Pénurie d’ambulanciers: des incitatifs seront offerts cet été

Un programme d’incitatifs à court terme sera mis en place par Medavie pour tenter de régler la pénurie d’ambulanciers pendant l’été.

Lors d’une courte entrevue téléphonique, le ministre de la Santé, Hugh Flemming, a affirmé à l’Acadie Nouvelle que Medavie fera des changements pour récompenser les ambulanciers qui travaillent dans des périodes de pénurie grave.

Chisholm Pothier, porte-parole de Services de santé Medavie, explique que ces incitatifs ont débuté le 25 juillet et qu’ils offerts jusqu’au 4 septembre.

Il affirme que les travailleurs paramédicaux qui feront des heures supplémentaires seront maintenant payés à temps double au lieu d’être payés à temps et demi.

Pour être admissible à la prime, les ambulanciers devront toutefois avoir pris aucun congé de maladie dans les quatre semaines précédentes.
◆ ◆ ◆ ◆
▶ [Consigne 1] Dressez la liste de tous les noms de personnes et d'organisations mentionnés dans l'article sur la pénurie d'ambulanciers.
▶ [Consigne 2] Poursuivez l'article sur la pénurie d'ambulanciers par quelques phrases qui font suite à son dernier paragraphe.
◆ ◆ ◆ ◆
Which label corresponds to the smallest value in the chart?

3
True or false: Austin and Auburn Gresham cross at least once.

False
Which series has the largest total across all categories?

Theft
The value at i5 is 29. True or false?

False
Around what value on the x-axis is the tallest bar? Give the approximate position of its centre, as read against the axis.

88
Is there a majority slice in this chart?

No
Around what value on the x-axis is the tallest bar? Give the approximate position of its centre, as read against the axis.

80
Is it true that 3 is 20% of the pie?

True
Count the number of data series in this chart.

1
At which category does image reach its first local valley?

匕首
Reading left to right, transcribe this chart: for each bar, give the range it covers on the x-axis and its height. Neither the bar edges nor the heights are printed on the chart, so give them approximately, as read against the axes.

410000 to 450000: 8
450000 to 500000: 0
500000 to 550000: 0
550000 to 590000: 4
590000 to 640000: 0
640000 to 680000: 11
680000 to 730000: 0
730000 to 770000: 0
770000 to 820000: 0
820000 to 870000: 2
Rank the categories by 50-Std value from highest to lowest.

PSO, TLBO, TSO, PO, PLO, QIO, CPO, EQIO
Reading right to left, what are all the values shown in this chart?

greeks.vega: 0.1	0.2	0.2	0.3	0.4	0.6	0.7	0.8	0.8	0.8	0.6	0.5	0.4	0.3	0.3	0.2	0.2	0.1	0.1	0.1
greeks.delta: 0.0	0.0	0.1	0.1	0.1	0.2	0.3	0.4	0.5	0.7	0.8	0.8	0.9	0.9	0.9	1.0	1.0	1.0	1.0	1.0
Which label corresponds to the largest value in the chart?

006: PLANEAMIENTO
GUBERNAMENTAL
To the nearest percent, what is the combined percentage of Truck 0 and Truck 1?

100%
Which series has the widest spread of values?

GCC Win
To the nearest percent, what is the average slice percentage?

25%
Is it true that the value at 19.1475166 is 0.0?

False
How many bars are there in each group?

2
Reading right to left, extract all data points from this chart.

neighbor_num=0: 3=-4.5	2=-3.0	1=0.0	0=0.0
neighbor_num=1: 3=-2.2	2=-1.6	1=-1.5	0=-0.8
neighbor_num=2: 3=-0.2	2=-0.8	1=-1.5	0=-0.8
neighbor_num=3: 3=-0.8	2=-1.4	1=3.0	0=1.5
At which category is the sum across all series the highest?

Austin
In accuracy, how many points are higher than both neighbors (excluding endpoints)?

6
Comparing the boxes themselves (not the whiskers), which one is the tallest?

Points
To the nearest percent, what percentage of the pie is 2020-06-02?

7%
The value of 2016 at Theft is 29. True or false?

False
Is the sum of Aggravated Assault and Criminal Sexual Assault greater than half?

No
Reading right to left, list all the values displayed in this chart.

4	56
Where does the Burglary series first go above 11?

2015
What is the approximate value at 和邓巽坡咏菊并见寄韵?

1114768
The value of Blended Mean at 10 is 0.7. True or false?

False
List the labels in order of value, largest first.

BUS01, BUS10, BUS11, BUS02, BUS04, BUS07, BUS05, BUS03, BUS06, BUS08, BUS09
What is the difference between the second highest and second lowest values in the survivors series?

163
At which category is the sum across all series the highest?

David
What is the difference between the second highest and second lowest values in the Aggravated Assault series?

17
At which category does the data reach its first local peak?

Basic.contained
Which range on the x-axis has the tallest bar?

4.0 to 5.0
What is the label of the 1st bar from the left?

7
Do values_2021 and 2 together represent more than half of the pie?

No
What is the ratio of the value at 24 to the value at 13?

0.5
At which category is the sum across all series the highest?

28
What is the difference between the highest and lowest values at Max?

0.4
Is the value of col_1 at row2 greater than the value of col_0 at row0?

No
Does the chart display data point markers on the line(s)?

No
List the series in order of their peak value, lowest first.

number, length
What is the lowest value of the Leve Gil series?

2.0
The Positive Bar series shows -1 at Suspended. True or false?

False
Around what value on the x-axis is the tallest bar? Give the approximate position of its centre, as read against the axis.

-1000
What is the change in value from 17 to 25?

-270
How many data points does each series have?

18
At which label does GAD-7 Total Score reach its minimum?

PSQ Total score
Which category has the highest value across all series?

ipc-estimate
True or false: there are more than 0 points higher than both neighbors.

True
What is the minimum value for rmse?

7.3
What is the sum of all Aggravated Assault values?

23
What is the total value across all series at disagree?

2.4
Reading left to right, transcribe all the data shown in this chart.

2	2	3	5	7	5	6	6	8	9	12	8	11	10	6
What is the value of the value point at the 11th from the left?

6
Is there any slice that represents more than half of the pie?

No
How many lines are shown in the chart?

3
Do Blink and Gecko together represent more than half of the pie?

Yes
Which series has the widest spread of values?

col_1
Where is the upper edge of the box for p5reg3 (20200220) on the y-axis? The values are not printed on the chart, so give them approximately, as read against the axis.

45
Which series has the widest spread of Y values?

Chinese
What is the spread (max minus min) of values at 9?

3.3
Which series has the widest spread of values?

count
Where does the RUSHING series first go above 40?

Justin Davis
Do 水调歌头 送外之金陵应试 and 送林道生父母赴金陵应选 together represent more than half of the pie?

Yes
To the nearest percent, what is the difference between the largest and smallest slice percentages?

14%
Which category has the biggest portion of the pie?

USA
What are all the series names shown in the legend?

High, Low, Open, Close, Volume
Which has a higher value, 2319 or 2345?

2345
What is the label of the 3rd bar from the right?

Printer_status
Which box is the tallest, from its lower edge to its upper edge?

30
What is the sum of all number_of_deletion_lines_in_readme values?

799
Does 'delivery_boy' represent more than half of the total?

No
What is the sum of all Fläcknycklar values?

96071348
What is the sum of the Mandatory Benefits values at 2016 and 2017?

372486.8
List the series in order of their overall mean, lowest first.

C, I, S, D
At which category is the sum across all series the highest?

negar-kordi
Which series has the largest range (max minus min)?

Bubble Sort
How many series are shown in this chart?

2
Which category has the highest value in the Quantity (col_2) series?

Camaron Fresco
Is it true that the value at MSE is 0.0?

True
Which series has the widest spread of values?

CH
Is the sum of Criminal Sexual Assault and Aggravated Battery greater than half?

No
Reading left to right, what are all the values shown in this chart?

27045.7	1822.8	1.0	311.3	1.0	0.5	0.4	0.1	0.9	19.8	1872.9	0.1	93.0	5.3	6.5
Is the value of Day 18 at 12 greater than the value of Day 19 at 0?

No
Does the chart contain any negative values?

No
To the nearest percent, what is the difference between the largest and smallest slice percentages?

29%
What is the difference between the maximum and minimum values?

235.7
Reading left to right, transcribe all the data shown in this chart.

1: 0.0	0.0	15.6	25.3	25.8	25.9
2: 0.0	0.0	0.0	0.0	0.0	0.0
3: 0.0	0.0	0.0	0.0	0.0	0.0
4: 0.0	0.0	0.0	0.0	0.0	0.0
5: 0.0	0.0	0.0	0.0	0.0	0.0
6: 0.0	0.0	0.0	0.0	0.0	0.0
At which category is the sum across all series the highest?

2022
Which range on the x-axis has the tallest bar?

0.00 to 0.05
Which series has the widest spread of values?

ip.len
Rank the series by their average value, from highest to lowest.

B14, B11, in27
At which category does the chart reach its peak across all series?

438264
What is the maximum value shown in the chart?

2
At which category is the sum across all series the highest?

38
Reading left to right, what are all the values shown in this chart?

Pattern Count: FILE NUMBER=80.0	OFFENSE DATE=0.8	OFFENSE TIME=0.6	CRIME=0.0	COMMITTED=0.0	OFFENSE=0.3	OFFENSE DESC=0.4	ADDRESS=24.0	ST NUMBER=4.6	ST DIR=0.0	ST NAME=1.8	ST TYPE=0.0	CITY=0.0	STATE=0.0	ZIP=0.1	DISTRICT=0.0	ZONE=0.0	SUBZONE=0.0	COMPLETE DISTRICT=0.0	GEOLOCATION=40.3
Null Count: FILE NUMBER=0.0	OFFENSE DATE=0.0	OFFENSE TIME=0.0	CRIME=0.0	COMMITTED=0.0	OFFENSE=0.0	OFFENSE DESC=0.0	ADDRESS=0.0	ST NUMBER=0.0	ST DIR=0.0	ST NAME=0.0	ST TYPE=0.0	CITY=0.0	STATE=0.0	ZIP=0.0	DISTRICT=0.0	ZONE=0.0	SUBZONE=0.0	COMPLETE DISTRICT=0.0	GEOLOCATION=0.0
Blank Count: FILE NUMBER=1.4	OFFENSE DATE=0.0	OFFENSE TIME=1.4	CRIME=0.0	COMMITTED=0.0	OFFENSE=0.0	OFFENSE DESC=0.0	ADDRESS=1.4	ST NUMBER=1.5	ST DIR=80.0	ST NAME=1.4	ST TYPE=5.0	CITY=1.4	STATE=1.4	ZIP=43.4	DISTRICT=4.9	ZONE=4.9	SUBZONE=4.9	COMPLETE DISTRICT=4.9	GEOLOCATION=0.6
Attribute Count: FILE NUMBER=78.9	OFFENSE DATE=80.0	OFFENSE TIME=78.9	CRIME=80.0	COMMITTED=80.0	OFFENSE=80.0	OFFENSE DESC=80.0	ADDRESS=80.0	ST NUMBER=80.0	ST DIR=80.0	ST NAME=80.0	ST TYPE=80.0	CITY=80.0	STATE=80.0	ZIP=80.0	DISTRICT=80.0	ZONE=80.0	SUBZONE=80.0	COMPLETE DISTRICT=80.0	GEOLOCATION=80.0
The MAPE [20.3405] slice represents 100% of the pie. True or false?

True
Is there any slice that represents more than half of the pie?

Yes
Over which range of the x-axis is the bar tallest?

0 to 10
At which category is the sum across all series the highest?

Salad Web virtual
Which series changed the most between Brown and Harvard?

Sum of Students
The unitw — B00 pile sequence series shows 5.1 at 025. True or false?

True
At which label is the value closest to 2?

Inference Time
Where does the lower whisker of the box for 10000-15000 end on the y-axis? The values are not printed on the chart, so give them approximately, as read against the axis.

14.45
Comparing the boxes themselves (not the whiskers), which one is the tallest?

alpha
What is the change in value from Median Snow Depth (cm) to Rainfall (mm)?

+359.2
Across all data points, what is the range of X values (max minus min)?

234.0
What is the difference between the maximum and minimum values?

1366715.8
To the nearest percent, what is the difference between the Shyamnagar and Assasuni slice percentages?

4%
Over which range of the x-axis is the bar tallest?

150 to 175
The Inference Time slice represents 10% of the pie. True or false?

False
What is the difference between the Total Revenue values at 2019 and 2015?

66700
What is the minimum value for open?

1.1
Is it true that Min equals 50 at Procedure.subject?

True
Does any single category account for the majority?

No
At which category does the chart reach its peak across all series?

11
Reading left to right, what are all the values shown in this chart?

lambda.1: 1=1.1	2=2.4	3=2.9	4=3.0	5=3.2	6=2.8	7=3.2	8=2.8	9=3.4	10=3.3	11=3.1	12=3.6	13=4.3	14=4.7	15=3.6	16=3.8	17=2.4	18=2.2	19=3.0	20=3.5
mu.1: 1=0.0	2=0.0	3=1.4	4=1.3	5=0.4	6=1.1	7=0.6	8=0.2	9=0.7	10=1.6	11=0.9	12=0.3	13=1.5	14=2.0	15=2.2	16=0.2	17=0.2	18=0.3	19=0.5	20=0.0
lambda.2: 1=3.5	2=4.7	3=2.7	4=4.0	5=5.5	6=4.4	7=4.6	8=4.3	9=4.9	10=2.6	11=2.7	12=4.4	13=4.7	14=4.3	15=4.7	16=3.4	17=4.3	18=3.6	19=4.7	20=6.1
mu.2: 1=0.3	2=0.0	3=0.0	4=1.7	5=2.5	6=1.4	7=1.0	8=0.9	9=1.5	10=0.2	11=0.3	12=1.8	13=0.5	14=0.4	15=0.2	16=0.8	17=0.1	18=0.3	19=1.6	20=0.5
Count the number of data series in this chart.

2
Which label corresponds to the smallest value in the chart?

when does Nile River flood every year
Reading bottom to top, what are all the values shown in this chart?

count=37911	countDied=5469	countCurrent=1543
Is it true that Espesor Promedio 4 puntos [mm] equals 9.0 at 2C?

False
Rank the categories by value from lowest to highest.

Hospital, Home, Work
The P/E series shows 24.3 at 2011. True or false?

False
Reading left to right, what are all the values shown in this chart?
◆ ◆ ◆ ◆
▶ [Réponse 1] Medavie ; Hugh Flemming ; l'Acadie Nouvelle ; Chisholm Pothier ; Services de santé Medavie

▶ [Réponse 2]
De plus, les déplacements d’ambulanciers qui veulent combler des quarts de travail seront remboursés.

Cela permettra, par exemple, à des travailleurs paramédicaux des grands centres d’utiliser leur véhicule personnel pour aller combler des lacunes dans d’autres régions plus reculées.

Chisholm Pothier estime qu’environ 20% des ambulances de la province n’ont pas d’équipage la plupart des fins de semaine d’été. Entre les vacances et les congés maladie, la main-d’oeuvre se fait rare chez Ambulance NB.

«Comme n’importe qui dans n’importe quel emploi, les gens veulent avoir des fins de semaine comme jours de congés, donc c’est les fins de semaine que c’est le plus dur», explique le porte-parole au téléphone.

Samuel LeBlanc, coordonnateur syndical du Syndicat canadien de la fonction publique (SCFP) local 4848, affirme que son syndicat était en négociations sur ce sujet depuis au moins deux jours.

«D’habitude, ces quarts de travail (où les employés sont en vacances ou en congé) ne sont simplement pas remplis. C’est souvent dans le nord qu’il y a des quarts de travail qui restent vides», affirme Samuel LeBlanc.

L’entente s’est concrétisée lors d’une réunion tenue mercredi après-midi entre le ministre Flemming et le PDG de Medavie, Bernard Lord. Le SCFP a également approuvé les incitatifs.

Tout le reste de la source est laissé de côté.